ENTRIES SUPPLIED

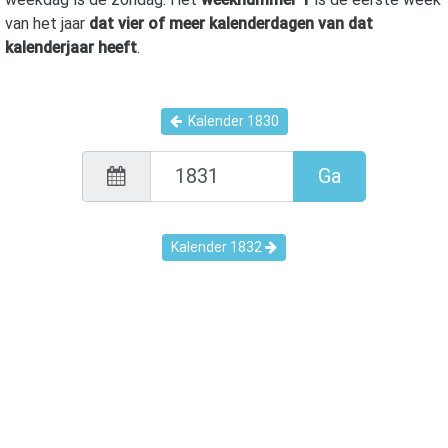
van het jaar
dat vier of meer kalenderdagen van dat
kalenderjaar heeft
.
Kalender
1830
Ga
Kalender
1832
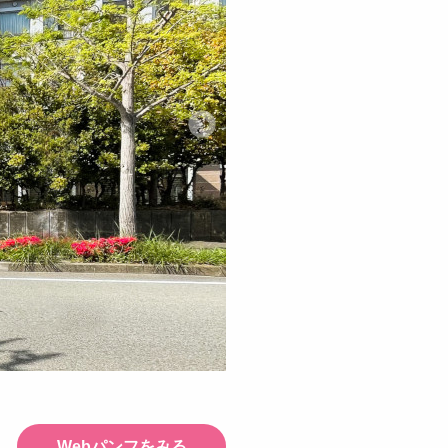
Webパンフをみる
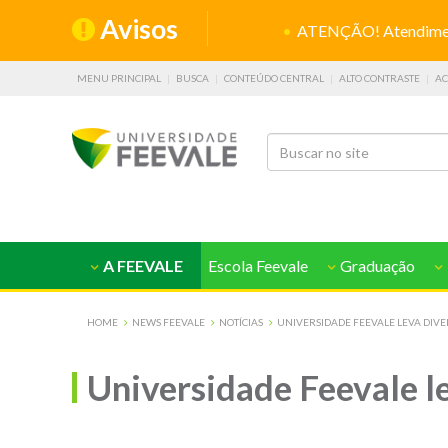
Avisos
ATENÇÃO! Atendiment
MENU PRINCIPAL
BUSCA
CONTEÚDO CENTRAL
ALTO CONTRASTE
AC
A FEEVALE
Escola Feevale
Graduação
HOME
NEWS FEEVALE
NOTÍCIAS
UNIVERSIDADE FEEVALE LEVA DIV
Universidade Feevale l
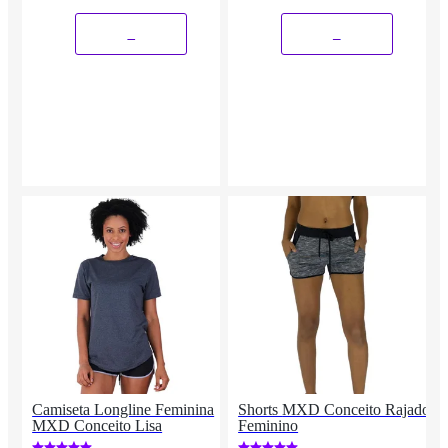
_
_
Camiseta Longline Feminina
Shorts MXD Conceito Rajado
MXD Conceito Lisa
Feminino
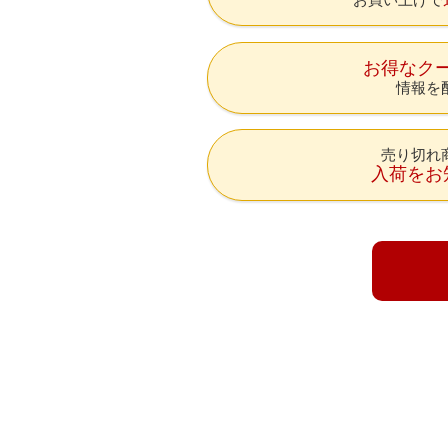
お得なク
情報を
売り切れ
入荷をお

WHAT IS NEEDED
After locating the line containing "NEWS FEEVALE" in the entries above, repeat only it and each later line through the end, exactly, without any pictures.

ANSWER SECTION
NEWS FEEVALE
NOTÍCIAS
UNIVERSIDADE FEEVALE LEVA DIV
Universidade Feevale l
_
_
Camiseta Longline Feminina
Shorts MXD Conceito Rajado
MXD Conceito Lisa
Feminino
お得なク
情報を
売り切れ
入荷をお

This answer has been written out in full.